====== TEXT BLOCK
At New York Magazine's Intelligencer blog, Jonathan Chait examines the biggest threat to the Biden agenda: The ability of corporate America to convince enough moderate Democrats in Congress to oppose tax hikes. As I explained last week, the Pro Publica report on tax avoidance by the uber-rich gives the Democrats all the cover they need for tax hikes on the wealthy and big corporations.
Relatedly, in The Washington Post, Christine Emba enters this discussion about wealth inequality and wonders why there is not a "wealth line" above which no one should rise, just as there is a poverty line below which no should fall. I think this underestimates the significance of original sin, which is the basis for the church's teaching on a right to private property. But I am glad Emba is raising the issue: It is a very useful thought experiment and we need to find ways of confronting the gross inequality that plagues us.
============
OBJECTIVE 1: List every news organization named in the text on wealth inequality.
OBJECTIVE 2: Turn the records, from the first line through the line that contains "cyan square: moved 1 px left, 1 px up", inclusive, into a numbered list with no blank lines.
====== DATA SHOWN
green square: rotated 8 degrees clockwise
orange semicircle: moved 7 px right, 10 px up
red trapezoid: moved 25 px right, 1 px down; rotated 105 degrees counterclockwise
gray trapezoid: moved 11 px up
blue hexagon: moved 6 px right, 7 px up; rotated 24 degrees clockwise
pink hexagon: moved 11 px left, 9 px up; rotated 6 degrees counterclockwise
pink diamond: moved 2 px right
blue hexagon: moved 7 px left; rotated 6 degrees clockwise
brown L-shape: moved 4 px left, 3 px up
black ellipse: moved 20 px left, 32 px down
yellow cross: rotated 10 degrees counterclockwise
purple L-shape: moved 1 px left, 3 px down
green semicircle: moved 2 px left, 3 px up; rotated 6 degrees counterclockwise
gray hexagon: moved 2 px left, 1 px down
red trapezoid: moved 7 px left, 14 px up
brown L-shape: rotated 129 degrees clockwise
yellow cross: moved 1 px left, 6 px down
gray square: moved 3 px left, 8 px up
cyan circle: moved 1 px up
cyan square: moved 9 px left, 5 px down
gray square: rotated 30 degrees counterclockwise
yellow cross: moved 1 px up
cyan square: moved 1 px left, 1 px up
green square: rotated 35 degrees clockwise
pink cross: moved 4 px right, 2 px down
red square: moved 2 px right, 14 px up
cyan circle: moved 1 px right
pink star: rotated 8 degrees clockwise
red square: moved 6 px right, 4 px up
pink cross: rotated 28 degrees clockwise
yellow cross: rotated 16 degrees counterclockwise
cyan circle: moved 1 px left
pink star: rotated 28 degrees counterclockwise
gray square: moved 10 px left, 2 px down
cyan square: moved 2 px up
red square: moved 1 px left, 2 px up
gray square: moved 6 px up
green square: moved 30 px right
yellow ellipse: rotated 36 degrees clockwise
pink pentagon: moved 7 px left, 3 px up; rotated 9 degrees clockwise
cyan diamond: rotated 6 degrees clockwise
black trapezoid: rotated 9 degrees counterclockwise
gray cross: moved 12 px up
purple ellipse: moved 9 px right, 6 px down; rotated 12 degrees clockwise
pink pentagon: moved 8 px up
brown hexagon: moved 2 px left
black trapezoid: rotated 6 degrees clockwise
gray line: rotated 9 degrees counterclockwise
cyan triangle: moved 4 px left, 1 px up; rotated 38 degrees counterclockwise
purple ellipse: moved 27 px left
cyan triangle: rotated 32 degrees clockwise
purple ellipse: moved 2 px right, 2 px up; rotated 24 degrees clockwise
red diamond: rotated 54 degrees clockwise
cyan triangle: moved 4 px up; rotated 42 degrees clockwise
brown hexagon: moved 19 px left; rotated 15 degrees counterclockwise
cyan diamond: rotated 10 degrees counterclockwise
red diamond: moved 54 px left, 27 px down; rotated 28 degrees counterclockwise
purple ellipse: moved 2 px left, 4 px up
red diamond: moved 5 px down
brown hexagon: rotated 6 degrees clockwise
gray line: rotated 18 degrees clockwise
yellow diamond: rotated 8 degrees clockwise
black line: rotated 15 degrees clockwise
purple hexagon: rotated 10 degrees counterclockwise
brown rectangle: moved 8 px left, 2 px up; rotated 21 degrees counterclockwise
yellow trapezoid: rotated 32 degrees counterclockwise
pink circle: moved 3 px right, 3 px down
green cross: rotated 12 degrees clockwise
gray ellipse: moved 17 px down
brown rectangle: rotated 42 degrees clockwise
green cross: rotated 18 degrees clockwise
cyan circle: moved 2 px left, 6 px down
============
TASK ANSWER 1:
1. New York Magazine
2. Pro Publica
3. The Washington Post

TASK ANSWER 2:
1. green square: rotated 8 degrees clockwise
2. orange semicircle: moved 7 px right, 10 px up
3. red trapezoid: moved 25 px right, 1 px down; rotated 105 degrees counterclockwise
4. gray trapezoid: moved 11 px up
5. blue hexagon: moved 6 px right, 7 px up; rotated 24 degrees clockwise
6. pink hexagon: moved 11 px left, 9 px up; rotated 6 degrees counterclockwise
7. pink diamond: moved 2 px right
8. blue hexagon: moved 7 px left; rotated 6 degrees clockwise
9. brown L-shape: moved 4 px left, 3 px up
10. black ellipse: moved 20 px left, 32 px down
11. yellow cross: rotated 10 degrees counterclockwise
12. purple L-shape: moved 1 px left, 3 px down
13. green semicircle: moved 2 px left, 3 px up; rotated 6 degrees counterclockwise
14. gray hexagon: moved 2 px left, 1 px down
15. red trapezoid: moved 7 px left, 14 px up
16. brown L-shape: rotated 129 degrees clockwise
17. yellow cross: moved 1 px left, 6 px down
18. gray square: moved 3 px left, 8 px up
19. cyan circle: moved 1 px up
20. cyan square: moved 9 px left, 5 px down
21. gray square: rotated 30 degrees counterclockwise
22. yellow cross: moved 1 px up
23. cyan square: moved 1 px left, 1 px up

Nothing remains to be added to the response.